**What is being asked**
Give back the full listing exactly, setting the pictures aside.

**Input data**

##############################

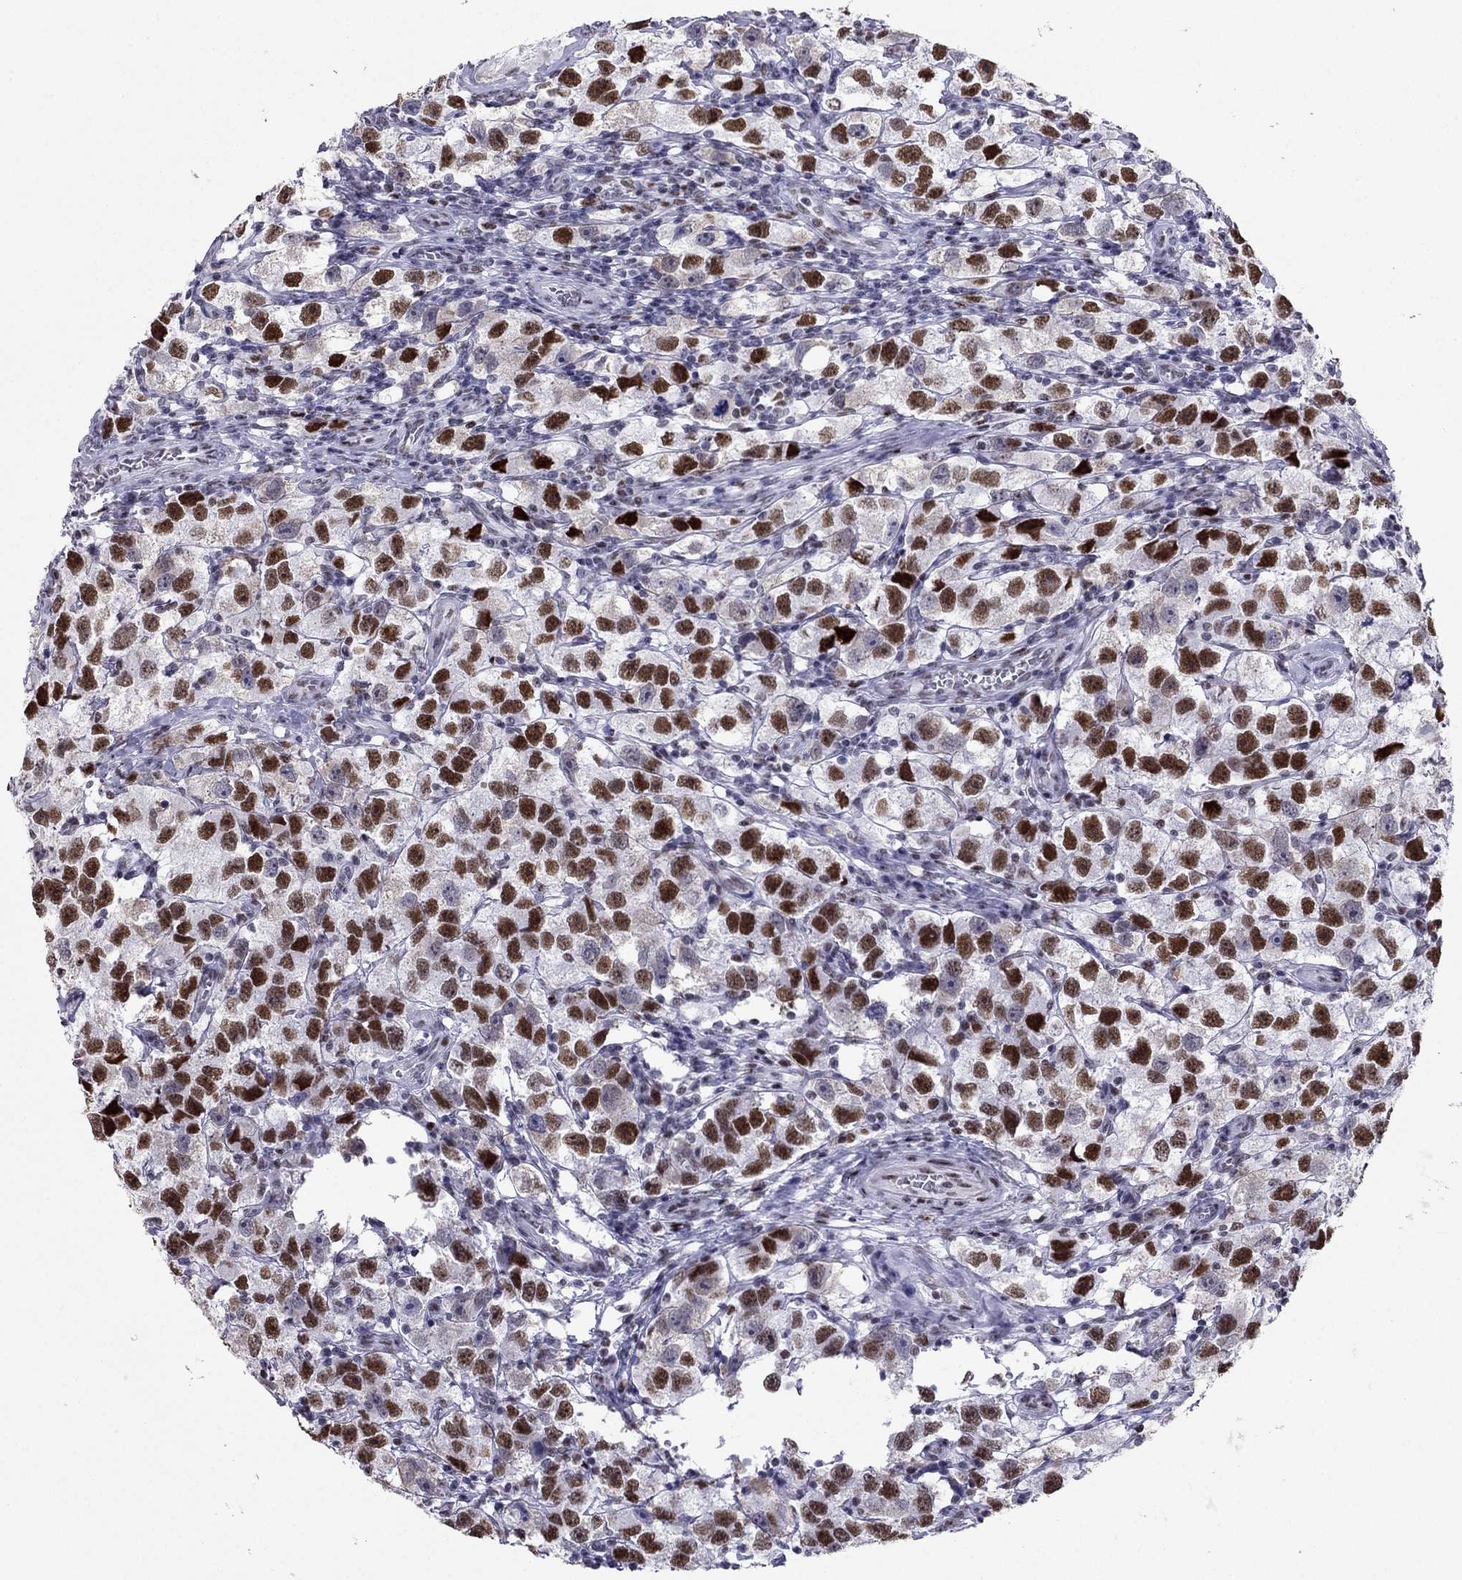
{"staining": {"intensity": "strong", "quantity": ">75%", "location": "nuclear"}, "tissue": "testis cancer", "cell_type": "Tumor cells", "image_type": "cancer", "snomed": [{"axis": "morphology", "description": "Seminoma, NOS"}, {"axis": "topography", "description": "Testis"}], "caption": "A micrograph of human testis cancer (seminoma) stained for a protein shows strong nuclear brown staining in tumor cells. The protein of interest is stained brown, and the nuclei are stained in blue (DAB IHC with brightfield microscopy, high magnification).", "gene": "PPM1G", "patient": {"sex": "male", "age": 26}}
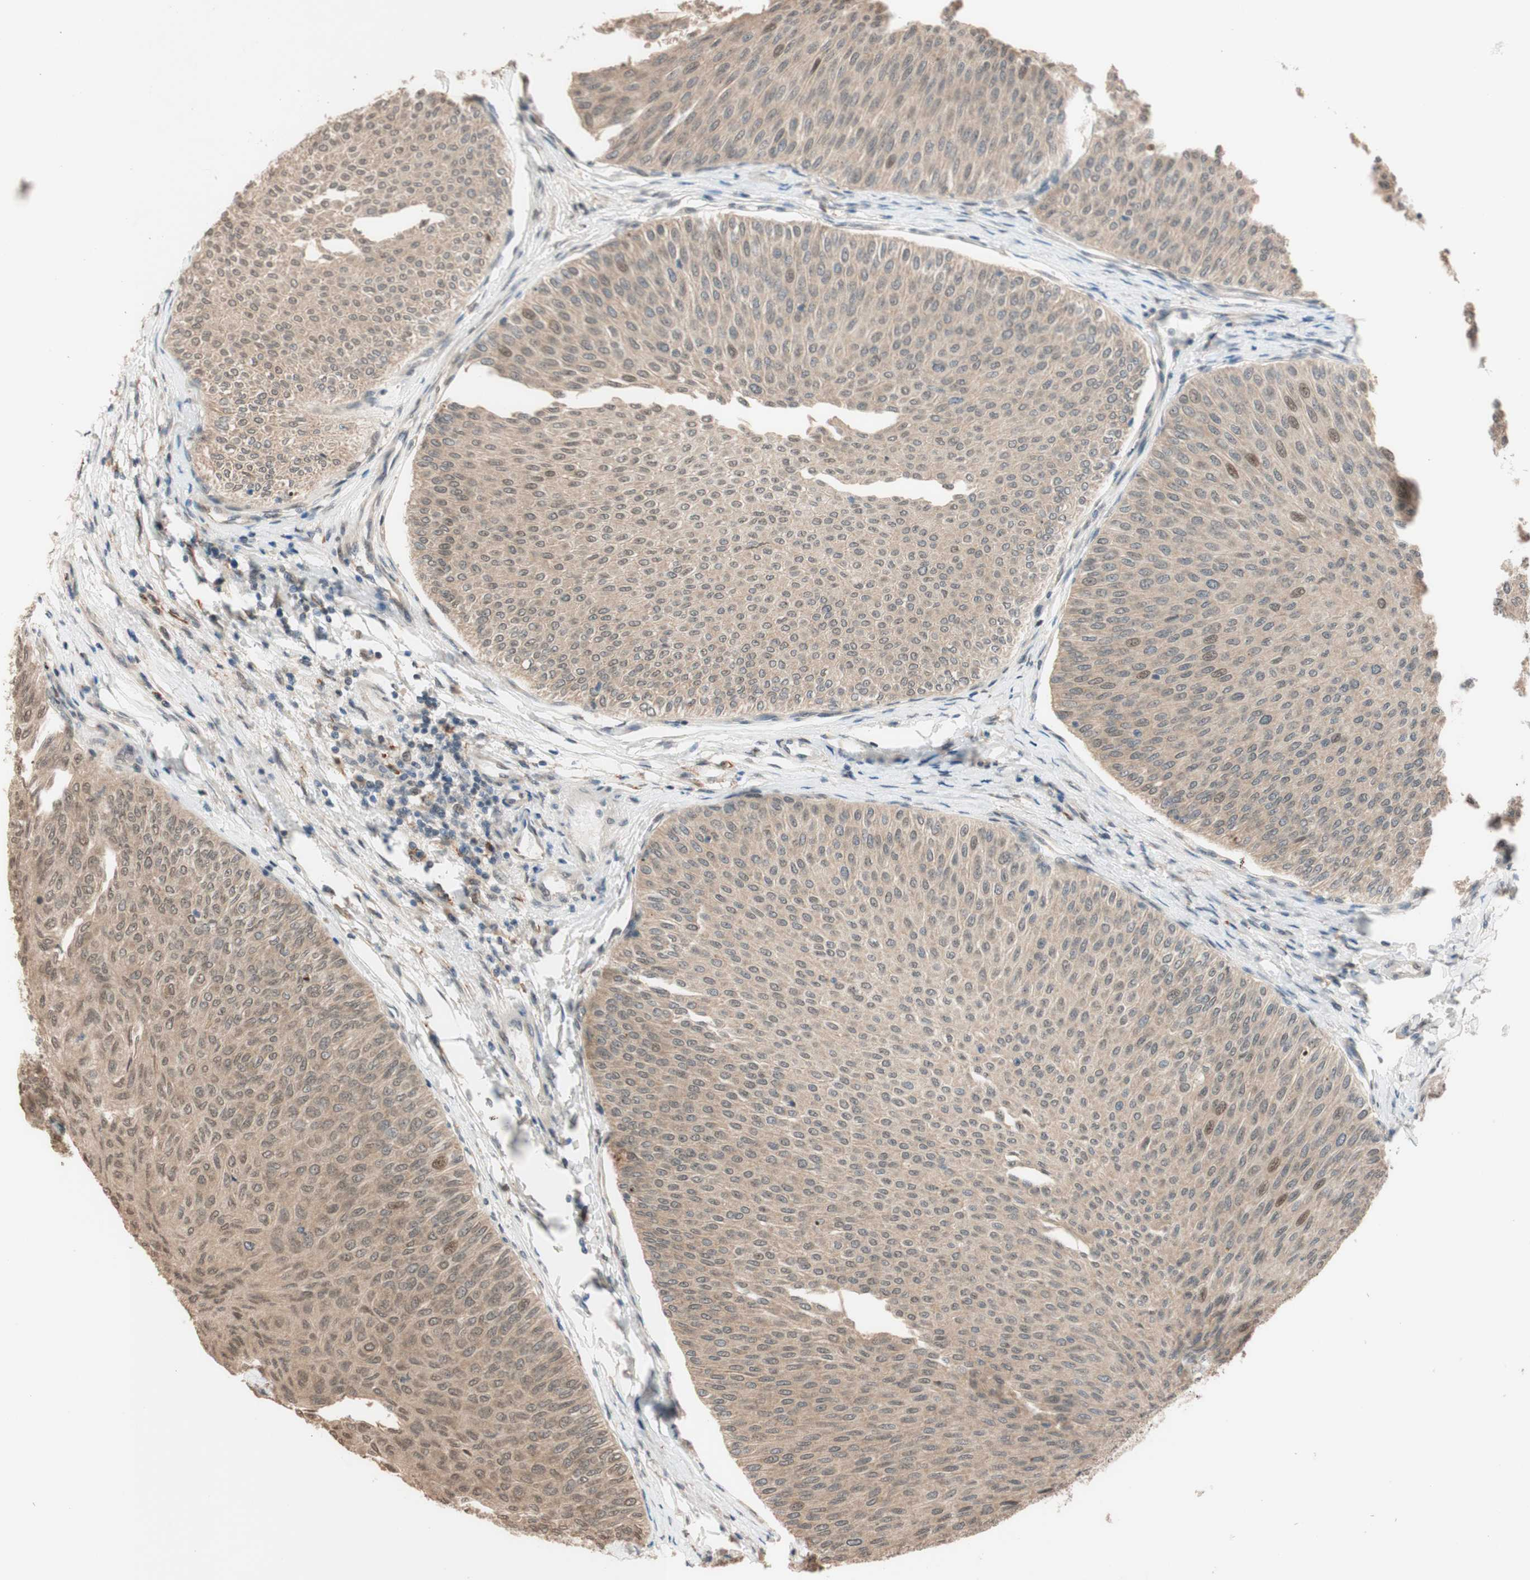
{"staining": {"intensity": "weak", "quantity": "<25%", "location": "nuclear"}, "tissue": "urothelial cancer", "cell_type": "Tumor cells", "image_type": "cancer", "snomed": [{"axis": "morphology", "description": "Urothelial carcinoma, Low grade"}, {"axis": "topography", "description": "Urinary bladder"}], "caption": "Tumor cells show no significant protein expression in low-grade urothelial carcinoma.", "gene": "CCNC", "patient": {"sex": "male", "age": 78}}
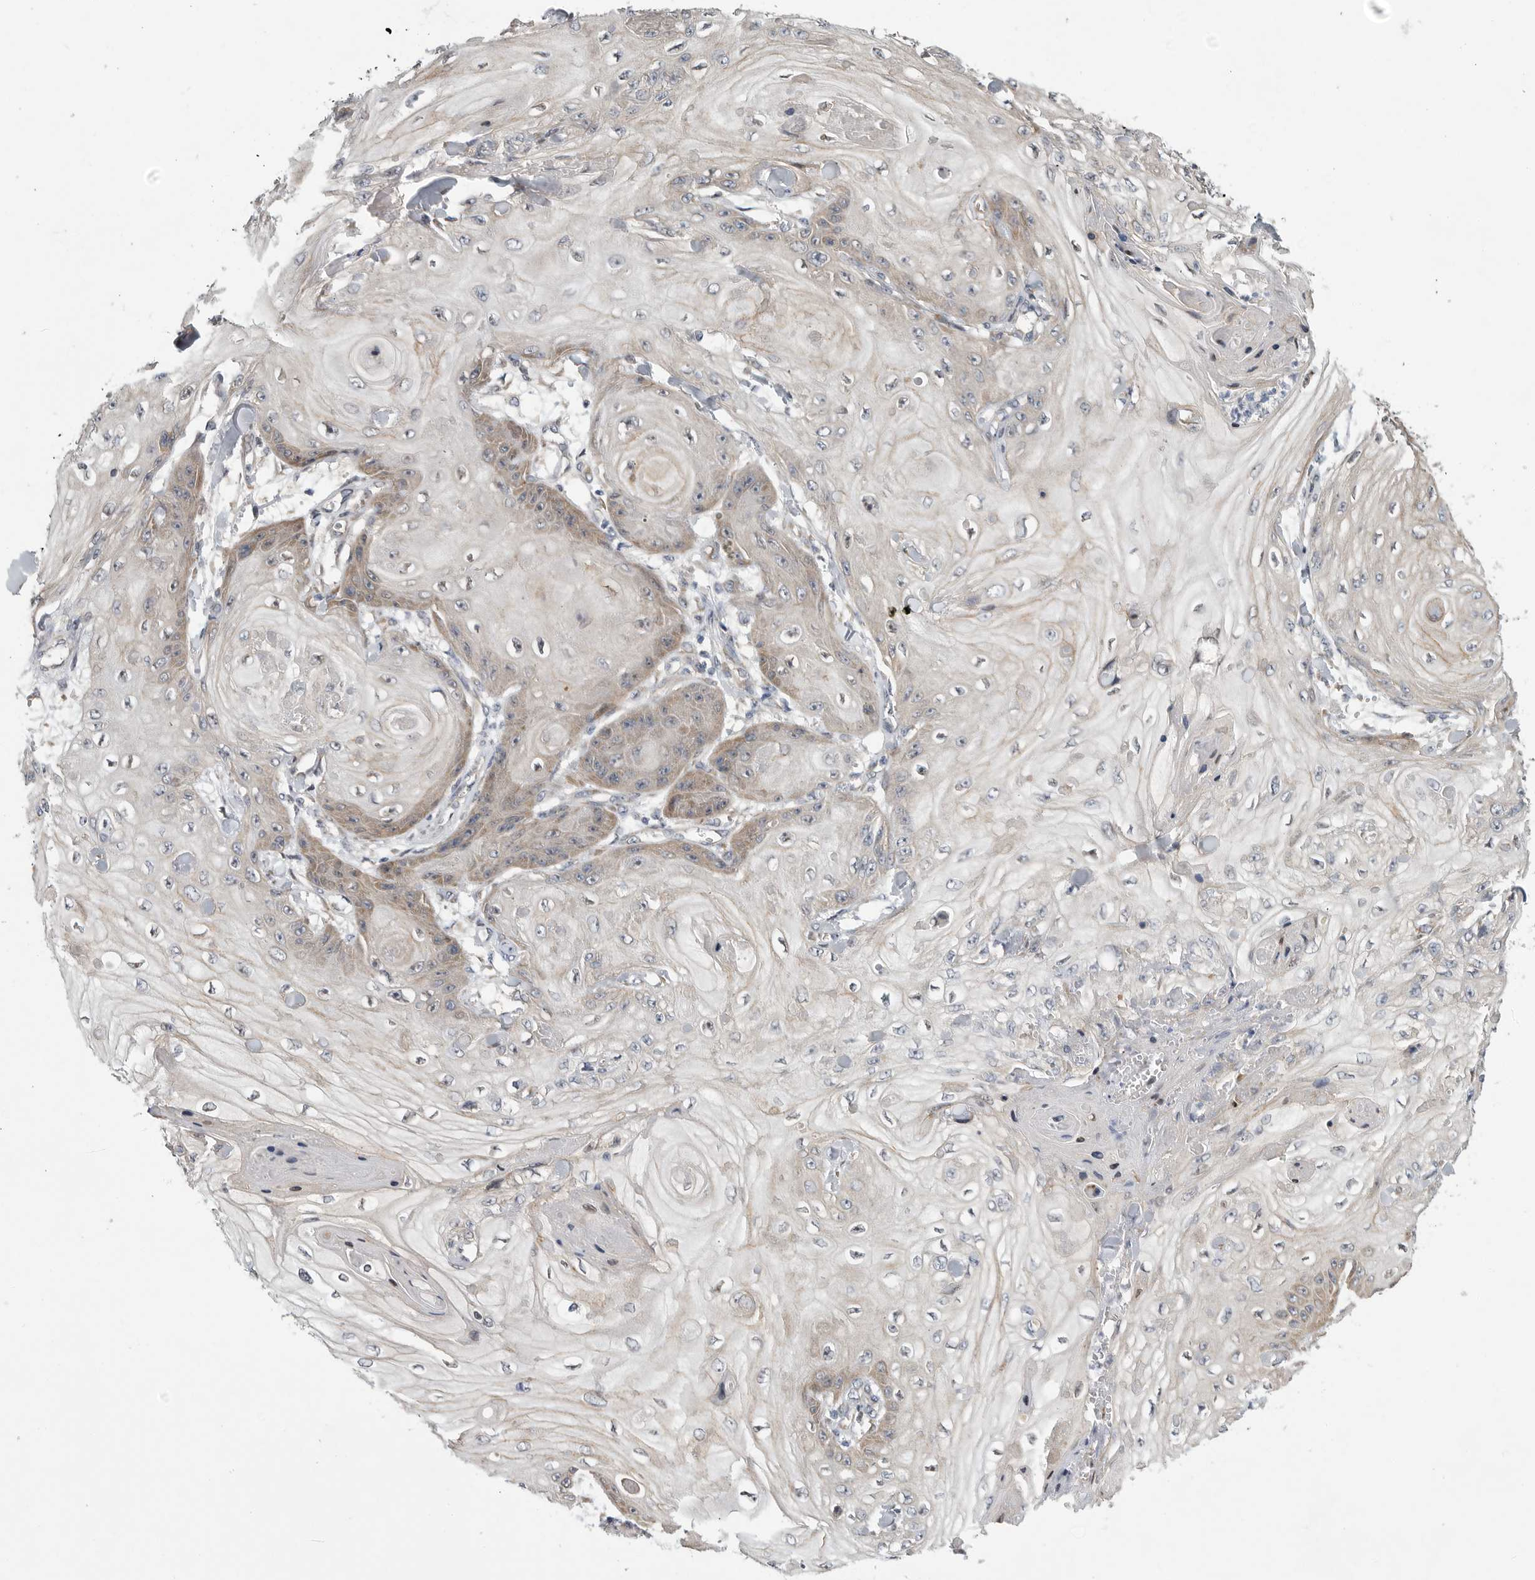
{"staining": {"intensity": "moderate", "quantity": "<25%", "location": "cytoplasmic/membranous"}, "tissue": "skin cancer", "cell_type": "Tumor cells", "image_type": "cancer", "snomed": [{"axis": "morphology", "description": "Squamous cell carcinoma, NOS"}, {"axis": "topography", "description": "Skin"}], "caption": "A photomicrograph of human skin cancer stained for a protein demonstrates moderate cytoplasmic/membranous brown staining in tumor cells. (DAB (3,3'-diaminobenzidine) = brown stain, brightfield microscopy at high magnification).", "gene": "FBXO43", "patient": {"sex": "male", "age": 74}}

##############################

**Answer to the exercise**
{"staining": {"intensity": "strong", "quantity": ">75%", "location": "nuclear"}, "tissue": "testis cancer", "cell_type": "Tumor cells", "image_type": "cancer", "snomed": [{"axis": "morphology", "description": "Seminoma, NOS"}, {"axis": "topography", "description": "Testis"}], "caption": "A micrograph of human testis cancer (seminoma) stained for a protein shows strong nuclear brown staining in tumor cells. The protein of interest is stained brown, and the nuclei are stained in blue (DAB IHC with brightfield microscopy, high magnification).", "gene": "PPM1G", "patient": {"sex": "male", "age": 26}}
{"staining": {"intensity": "weak", "quantity": "<25%", "location": "nuclear"}, "tissue": "urothelial cancer", "cell_type": "Tumor cells", "image_type": "cancer", "snomed": [{"axis": "morphology", "description": "Urothelial carcinoma, Low grade"}, {"axis": "topography", "description": "Urinary bladder"}], "caption": "Tumor cells show no significant protein expression in low-grade urothelial carcinoma.", "gene": "CCNC", "patient": {"sex": "male", "age": 78}}
{"staining": {"intensity": "moderate", "quantity": "<25%", "location": "cytoplasmic/membranous"}, "tissue": "skin cancer", "cell_type": "Tumor cells", "image_type": "cancer", "snomed": [{"axis": "morphology", "description": "Squamous cell carcinoma, NOS"}, {"axis": "topography", "description": "Skin"}], "caption": "A photomicrograph of human skin cancer stained for a protein demonstrates moderate cytoplasmic/membranous brown staining in tumor cells. (DAB (3,3'-diaminobenzidine) = brown stain, brightfield microscopy at high magnification).", "gene": "FBXO43", "patient": {"sex": "male", "age": 74}}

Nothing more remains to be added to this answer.